We landed at dawn... Cleared immigration and customs quickly, then grabbing a cab for our B&B in the rocks... We were earlier that expected, but the we're able to leave our luggage before setting off on foot to explore.
We walked down towards the circular quay (we discovered some question about how to pronounce the term) in search of coffee, and found a Starbucks...
Now caffeinated we set out to explore... It was quite early... A good bit before 9:00 am... We had reservations for an opera house tour at 11:00... So we headed away from the opera house back towards The Rocks and Sydney bridge... DownTown Sydney, at least the popular tourist areas, is quite tiny, and very walk able.
From the quay to the bridge is hundreds of yards rather than kilometers or fractions there of... We found and explored the weekend street market. The rocks is touristy, but full of locals... The market was more for locals than a t-shirt emporium. We climbed to the base of the bridge (The Rocks are steep and full of stairs, but not uncomfortably so)
Walked from the bridge to the opera house, along the edge of Sydney Harbour arriving 45 minutes before our scheduled tour (we had made our reservations on line) but were able to change our tour time...
The opera house was impressive, Spectacular buildings, interesting designs, complicated and optimistic story.

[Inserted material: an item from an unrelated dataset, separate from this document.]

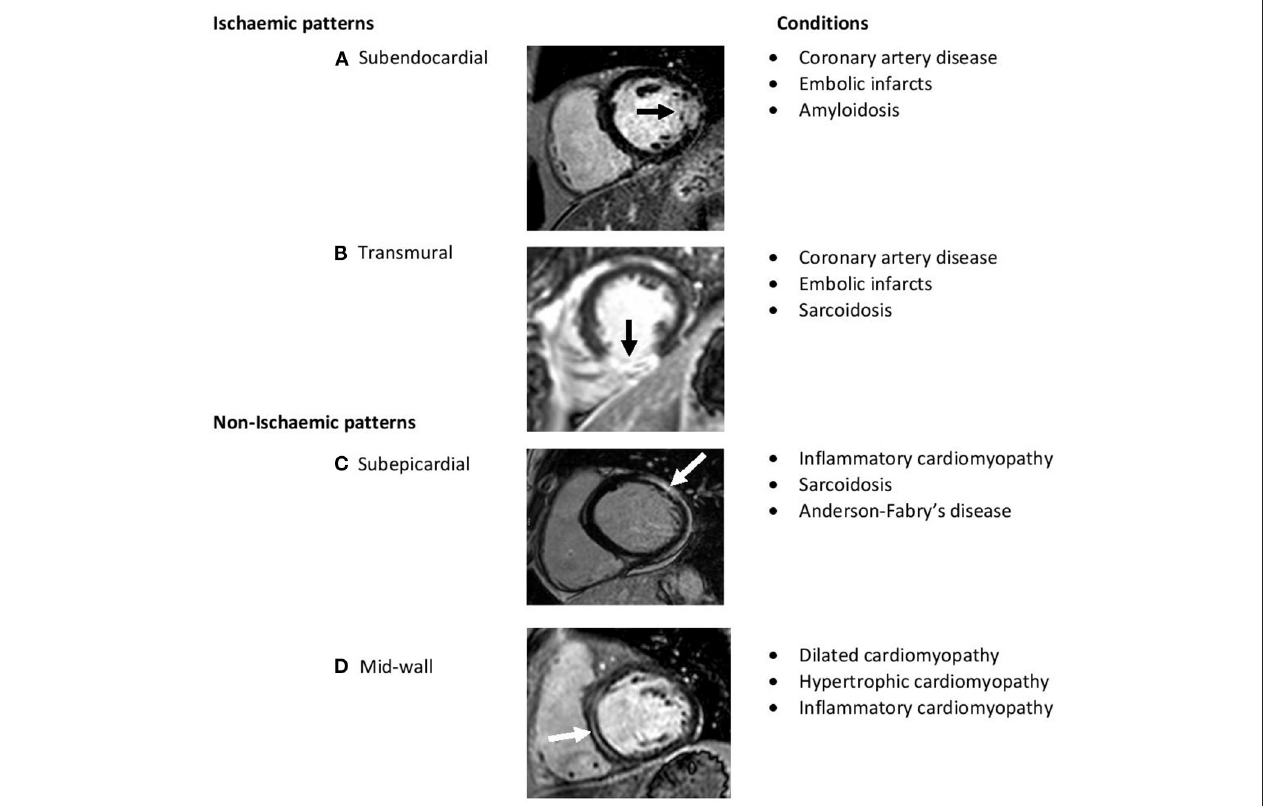
FIGURE 3 | Short-axis late-gadolinium-enhanced CMR images demonstrating hyperenhancement (arrows) indicative of scar. The differing patterns help characterize various myocardial diseases. (A,B) Represent typical ischaemic scar pattens involving subendocardium. (C,D) Represent non-ischaemic scar patterns which typically involve epicardium to mid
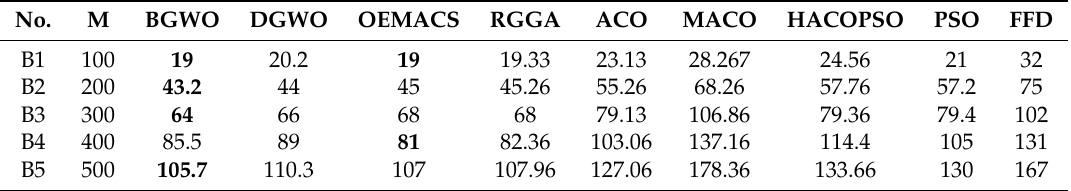
Table 2. Number of active physiacl machines (PMs) for the bottleneck resource test in the heterogeneous environment (the best results are in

It is the only World Heritage building to be listed while the architect was still alive.
Ate lunch in the Opera cafe, (not your typical museum or "site" cafe, high end food, sitting over looking Sydney harbor...) explored the Botanical Garden, with its flying foxes, really large fruit bats, then worked our way back via the street market to the B&B...
As we climbed the steps back up the hill we encountered a photo showing the same street from the same place 120 years ago... One of the prominent but now missing buildings recreated with a life size screen... All part of the Sydney "Bid Dig".... An archeological project, which included peripherally a house museum... ( of course I run a house museum, so was intregued)
Back at the B&B, I took a quick shower, the set off by myself, while T and her sister relaxed... I fee turned to the museum a block away... Suzanna place, a set of four row houses, here called "Terrace houses" The houses were occupied from the mid 1830's until the 1880's... the tour and stories were good. The preservation plan was not expected... The are preserving them as is... Peeling paint, sagging ceilings, furnishing each room to support a specific moment in time and a story... The tour guide carried an IPad loaded with photos... I would recommend it highly.
Exiting said house museum, I continued my walk, down to the Sidney bridge, then, north and east along the water front, a neighborhood of gentrified docks, now condos, with an amusing street art project and a sign, "END OF ART" nearby... I never determined if the sign was in fact art... It felt like it might be, even if unintentenal.
Back to the B&B to collect the women, Tina having done some research on local food... The was a well regarded pizza place 3 doors down... It was next to the youth hostel, was quite the place, particulaly with the hostel crowd...with at least 2 bachelorette parties (this might have served as a warning for the rest of the evening). We continued, down the street looking for a well regarded Bristol with a roof top beer garden... Sadly it was closed for renovation... Our search for dinner continued... It was a little before 6 local time, but much later according to our internal clocks... But Sydney (particularly, "The Rocks") is a late night party town... And at 6:00, we are terrably, unfasionably early... The bar scene was in full swing, but the food service had not yet begun... we considered finding drinks and waiting for food to find us, which would have been culturally adventuresome thing to do, but would have resulted in 3 or 4 very drunk Americans... We continued our search...
What had begun was an assault by brides with photoghers and bridesmaids, and groomsmen, most with white limos, some with flower girls, parents and other supporters... They were bloody everywhere... In at least one case there we're 3 bridal parties (most with multiple photographers) waiting for a specific spot... I suggested s drinking game which required the participants to each drink a beer for each bride that passed... The downside would be that one would get drunk way to rapidly...
We found a nice Italian place, ate, retuned to the B$B, and went to bed a little after 8:00... Tomorrow we head to Ayers Rock.
Now after dark, I can see the opera house from our window
Starbucks??? With the espresso/latte crazed Australians, surely there are better choices :)
ReplyDeleteInteresting experiences...I think you should write a book...I would buy it.
ReplyDeleteEllen Miller
Randy, you should have let me know you were going visit NSW. I have rellies in the Sydney, Canberra, and Wollongong areas. If you go to Loftus (tram museum, just north of Wollongong, and a stop on the South Coast line), do so on a Thu or Sat and tell Bill Parkinson I sent you. I'll arrive Sydney Easter weekend for 10 days.